«Alzheimer, qui vediamo di tutto Ma i veri malati sono i famigliari» 

Il Caso della settimana. Una mattina nel Centro diurno di Trento e al Nucleo Arcobaleno: le attività per tenere “viva” la coscienza degli ospiti che lentamente perdono loro stessi e i ricordi. «Ma sono le famiglie a soffrire di più e noi cerchiamo di prenderci cura anche di loro»


Luca Petermaier


Trento. Qui al Centro diurno Alzheimer di via San Giovanni Bosco ne hanno viste (con rispetto parlando) di tutti i colori. C’era l’ospite che parlava da sola davanti allo specchio del bagno perché non si riconosceva; l’altra paziente, tabagista da una vita, che all’improvviso aveva smesso di ricordarsi come si fuma e veniva aiutata da un’altra ospite che ancora lo sapeva fare oppure quell’anziano che se non lo fermavi continuava a camminare per le stanze del centro, senza meta e senza sosta, ma stupendosi ogni volta del luogo “nuovo” in cui si ritrovava. «Eppure - afferma senza temere di risultare provocatoria Giorgia Caldini, la coordinatrice del Centro - secondo me quando si parla di Alzheimer i veri malati non sono gli ospiti, ma i famigliari. I pazienti perdono lentamente coscienza di sè e dei loro affetti, mentre ai loro cari viene consegnata la diagnosi di una malattia senza un libretto delle istruzioni per affrontarla. In poco tempo ho visto figli, mariti o mogli di pazienti diventare loro malgrado infermieri, farmacisti, psicologi, fisioterapisti, gestori di conti correnti. Insomma: tutto quello che - di punto in bianco - si deve fare per sostenere un famigliare affetto da demenza».

Il Centro diurno

Al Centro di Trento lavorano 11 operatori che gestiscono complessivamente 40 pazienti, ma solo in 23 contemporaneamente possono essere ospitate nella struttura. Qui si entra nella fase iniziale o intermedia della malattia, quando ancora le risposte cognitive del cervello sono sufficienti e c’è autonomia di movimento. «Dividiamo gli ospiti in due gruppi a seconda dello stadio di avanzamento della demenza e proponiamo vari tipi di stimolazione cognitiva» - spiega la coordinatrice. «Dalla musica, al canto, dalla cura delle piante alle passeggiate fino a quella che noi chiamiamo “reminiscenza”: un dialogo basato su foto, oggetti, rumori in grado di stimolare il ricordo individuale».

Il senso di questo luogo

In un luogo in cui (parole della coordinatrice) «i pazienti ti dicono che hanno l’Alzheimer come se ti dicessero che indossano la giacca blu» vien da chiedersi: «Che senso ha impegnarsi nella stimolazione di persone già compromesse nelle loro capacità cognitive e che, soprattutto, dimenticano subito (quasi) tutto? «La domanda è sensata - replica Caldini - e le rispondo così: sui pazienti lavoriamo per il “qui e ora” sapendo che il giorno dopo dovremo quasi sicuramente ricominciare daccapo ma comunque riusciamo ad avere dei benefici.

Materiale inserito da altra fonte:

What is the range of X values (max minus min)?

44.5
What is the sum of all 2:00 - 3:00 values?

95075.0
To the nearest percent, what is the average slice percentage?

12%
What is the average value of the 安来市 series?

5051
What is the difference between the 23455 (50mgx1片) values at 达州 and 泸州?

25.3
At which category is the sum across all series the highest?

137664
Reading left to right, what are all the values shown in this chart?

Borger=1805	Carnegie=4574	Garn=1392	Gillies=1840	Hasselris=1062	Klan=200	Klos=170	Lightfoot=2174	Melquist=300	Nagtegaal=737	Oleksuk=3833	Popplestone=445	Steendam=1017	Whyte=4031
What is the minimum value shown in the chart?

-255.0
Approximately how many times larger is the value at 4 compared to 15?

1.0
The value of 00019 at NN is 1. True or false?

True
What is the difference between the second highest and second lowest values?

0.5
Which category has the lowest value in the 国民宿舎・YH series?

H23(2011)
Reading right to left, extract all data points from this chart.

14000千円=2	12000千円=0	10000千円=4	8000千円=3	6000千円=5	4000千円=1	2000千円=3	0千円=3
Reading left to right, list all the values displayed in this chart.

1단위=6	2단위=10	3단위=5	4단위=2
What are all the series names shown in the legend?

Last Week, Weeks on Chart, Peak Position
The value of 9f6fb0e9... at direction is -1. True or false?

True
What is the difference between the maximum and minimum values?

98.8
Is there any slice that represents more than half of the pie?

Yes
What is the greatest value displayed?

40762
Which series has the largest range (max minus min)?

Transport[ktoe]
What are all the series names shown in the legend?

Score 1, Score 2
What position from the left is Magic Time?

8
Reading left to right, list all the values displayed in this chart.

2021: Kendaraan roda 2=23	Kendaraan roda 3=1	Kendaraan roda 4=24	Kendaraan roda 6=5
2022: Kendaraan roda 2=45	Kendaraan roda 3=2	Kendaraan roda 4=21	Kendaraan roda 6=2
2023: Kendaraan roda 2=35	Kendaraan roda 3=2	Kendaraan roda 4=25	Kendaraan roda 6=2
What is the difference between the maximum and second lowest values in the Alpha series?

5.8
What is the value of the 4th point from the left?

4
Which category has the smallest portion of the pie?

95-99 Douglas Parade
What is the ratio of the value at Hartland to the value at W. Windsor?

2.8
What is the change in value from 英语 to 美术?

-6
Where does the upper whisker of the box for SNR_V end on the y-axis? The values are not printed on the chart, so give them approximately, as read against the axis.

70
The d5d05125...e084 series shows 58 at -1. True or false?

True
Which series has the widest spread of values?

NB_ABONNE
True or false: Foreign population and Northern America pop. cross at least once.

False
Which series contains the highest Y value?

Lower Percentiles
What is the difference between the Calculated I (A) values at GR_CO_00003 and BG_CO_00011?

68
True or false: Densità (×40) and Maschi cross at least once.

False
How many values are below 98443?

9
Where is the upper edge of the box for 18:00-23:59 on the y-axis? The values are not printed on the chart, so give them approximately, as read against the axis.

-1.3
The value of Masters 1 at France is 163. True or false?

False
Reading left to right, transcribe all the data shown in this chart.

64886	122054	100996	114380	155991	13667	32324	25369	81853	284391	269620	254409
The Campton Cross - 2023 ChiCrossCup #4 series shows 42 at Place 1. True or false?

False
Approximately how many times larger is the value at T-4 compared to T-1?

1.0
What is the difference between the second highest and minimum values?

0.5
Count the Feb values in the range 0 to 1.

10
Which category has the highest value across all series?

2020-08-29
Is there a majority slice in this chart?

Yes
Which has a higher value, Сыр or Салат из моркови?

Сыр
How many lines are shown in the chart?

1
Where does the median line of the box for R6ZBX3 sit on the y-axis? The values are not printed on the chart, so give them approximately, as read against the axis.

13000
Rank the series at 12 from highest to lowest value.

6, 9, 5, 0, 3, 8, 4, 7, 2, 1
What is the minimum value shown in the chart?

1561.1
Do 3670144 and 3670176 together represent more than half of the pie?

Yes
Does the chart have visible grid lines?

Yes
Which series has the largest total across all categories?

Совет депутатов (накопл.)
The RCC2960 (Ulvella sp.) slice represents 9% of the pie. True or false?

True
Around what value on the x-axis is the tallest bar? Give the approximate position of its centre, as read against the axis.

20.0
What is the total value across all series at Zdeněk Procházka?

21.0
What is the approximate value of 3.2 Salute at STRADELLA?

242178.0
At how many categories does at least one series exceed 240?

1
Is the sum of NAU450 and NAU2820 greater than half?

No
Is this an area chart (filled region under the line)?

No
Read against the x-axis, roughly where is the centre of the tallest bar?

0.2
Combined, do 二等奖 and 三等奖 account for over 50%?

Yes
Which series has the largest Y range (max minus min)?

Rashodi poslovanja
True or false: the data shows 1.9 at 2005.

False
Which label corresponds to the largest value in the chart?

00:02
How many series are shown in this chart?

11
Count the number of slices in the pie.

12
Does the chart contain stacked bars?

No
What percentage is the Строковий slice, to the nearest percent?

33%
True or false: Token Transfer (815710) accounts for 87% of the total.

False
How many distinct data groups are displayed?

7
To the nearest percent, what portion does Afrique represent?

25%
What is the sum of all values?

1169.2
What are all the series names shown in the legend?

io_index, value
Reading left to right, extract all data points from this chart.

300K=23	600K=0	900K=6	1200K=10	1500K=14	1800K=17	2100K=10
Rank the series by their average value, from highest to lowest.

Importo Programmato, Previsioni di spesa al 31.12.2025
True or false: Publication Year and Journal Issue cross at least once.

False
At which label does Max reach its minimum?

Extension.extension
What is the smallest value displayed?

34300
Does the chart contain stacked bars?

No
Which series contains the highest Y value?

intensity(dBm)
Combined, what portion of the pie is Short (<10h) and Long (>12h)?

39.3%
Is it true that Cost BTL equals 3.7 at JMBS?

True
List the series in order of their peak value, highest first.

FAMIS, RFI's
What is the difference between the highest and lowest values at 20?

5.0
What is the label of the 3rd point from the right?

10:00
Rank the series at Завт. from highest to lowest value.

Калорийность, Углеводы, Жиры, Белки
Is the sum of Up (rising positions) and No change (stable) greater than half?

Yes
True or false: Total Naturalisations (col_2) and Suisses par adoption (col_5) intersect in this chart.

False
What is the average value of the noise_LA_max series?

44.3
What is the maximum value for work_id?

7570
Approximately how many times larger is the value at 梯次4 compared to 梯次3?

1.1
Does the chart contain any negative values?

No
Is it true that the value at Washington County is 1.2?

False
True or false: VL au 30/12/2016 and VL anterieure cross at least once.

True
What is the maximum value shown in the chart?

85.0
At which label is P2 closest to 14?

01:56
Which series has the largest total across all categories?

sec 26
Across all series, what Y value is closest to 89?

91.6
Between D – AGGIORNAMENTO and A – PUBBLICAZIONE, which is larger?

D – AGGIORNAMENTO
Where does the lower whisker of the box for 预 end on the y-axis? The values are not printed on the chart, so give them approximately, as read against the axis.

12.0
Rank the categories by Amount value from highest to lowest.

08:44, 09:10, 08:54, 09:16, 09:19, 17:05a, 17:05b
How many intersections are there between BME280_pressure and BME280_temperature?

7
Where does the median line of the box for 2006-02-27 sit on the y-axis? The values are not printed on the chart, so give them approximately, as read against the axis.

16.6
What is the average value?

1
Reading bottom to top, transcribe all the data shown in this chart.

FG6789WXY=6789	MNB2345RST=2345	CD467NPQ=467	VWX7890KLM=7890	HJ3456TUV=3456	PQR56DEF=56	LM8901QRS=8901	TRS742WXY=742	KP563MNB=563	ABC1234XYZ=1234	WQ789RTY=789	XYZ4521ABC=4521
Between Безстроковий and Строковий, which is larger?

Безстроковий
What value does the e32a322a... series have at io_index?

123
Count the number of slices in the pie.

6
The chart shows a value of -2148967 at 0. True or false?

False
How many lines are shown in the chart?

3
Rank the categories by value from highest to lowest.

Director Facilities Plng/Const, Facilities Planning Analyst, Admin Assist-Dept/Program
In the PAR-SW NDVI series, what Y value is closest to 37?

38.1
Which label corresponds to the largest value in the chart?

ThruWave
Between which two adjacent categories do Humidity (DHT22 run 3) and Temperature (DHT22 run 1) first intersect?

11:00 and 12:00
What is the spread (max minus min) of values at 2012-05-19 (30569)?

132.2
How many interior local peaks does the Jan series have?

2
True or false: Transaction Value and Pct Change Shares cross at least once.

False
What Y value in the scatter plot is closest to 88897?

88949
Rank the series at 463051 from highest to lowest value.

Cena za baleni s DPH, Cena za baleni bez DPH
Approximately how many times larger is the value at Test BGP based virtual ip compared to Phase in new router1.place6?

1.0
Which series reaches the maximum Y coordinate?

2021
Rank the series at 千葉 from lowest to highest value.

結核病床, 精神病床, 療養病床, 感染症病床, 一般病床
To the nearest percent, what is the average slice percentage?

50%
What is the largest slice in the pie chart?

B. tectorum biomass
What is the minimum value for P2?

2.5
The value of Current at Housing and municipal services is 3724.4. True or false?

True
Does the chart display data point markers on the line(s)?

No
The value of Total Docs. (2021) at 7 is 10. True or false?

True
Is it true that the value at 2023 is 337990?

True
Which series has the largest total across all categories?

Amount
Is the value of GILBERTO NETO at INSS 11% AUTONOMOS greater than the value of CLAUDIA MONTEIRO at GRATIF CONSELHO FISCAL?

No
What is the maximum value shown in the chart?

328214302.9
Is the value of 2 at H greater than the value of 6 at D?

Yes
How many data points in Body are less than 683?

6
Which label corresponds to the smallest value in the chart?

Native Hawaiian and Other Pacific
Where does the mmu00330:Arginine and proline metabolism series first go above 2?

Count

Per i famigliari, invece, l’obiettivo è di prospettiva: li aiutiamo ad elaborare una strategia di gestione per stare meglio loro quando si trovano insieme al famigliare malato».

Qui i pazienti sono soprattutto donne (l’Alzheimer colpisce loro in particolare) si muovono liberi e paiono a proprio agio. Chiacchierano, sorridono, magari si arrabbiano per un’inezia ma quasi tutti (nonostante la malattia) si rendono conto di una cosa: di non trovarsi a casa propria. «È una sensazione comprensibile - assicura Giorgia Caldini - anche se qui tutto va relativizzato visto che alla maggior parte sembra di essere al Centro per la prima volta anche se ci vengono da mesi o da anni».

L’Alzheimer è una malattia degenerativa per la quale non esiste cura. Dopo la diagnosi il destino è segnato. Ma è una malattia subdola perché (almeno all’inizio) il paziente appare fisicamente uguale a prima. È la testa che non va. «Ed è proprio questo a lacerare le famiglie che faticano a farsi una ragione del fatto che quella non è più la stessa persona di prima. Può sembrare una cosa forte da dire, ma i famigliari allentano la tensione e cominciano a stare meglio man mano che il paziente peggiora: solo allora razionalizzano la malattia. Ed è un sollievo».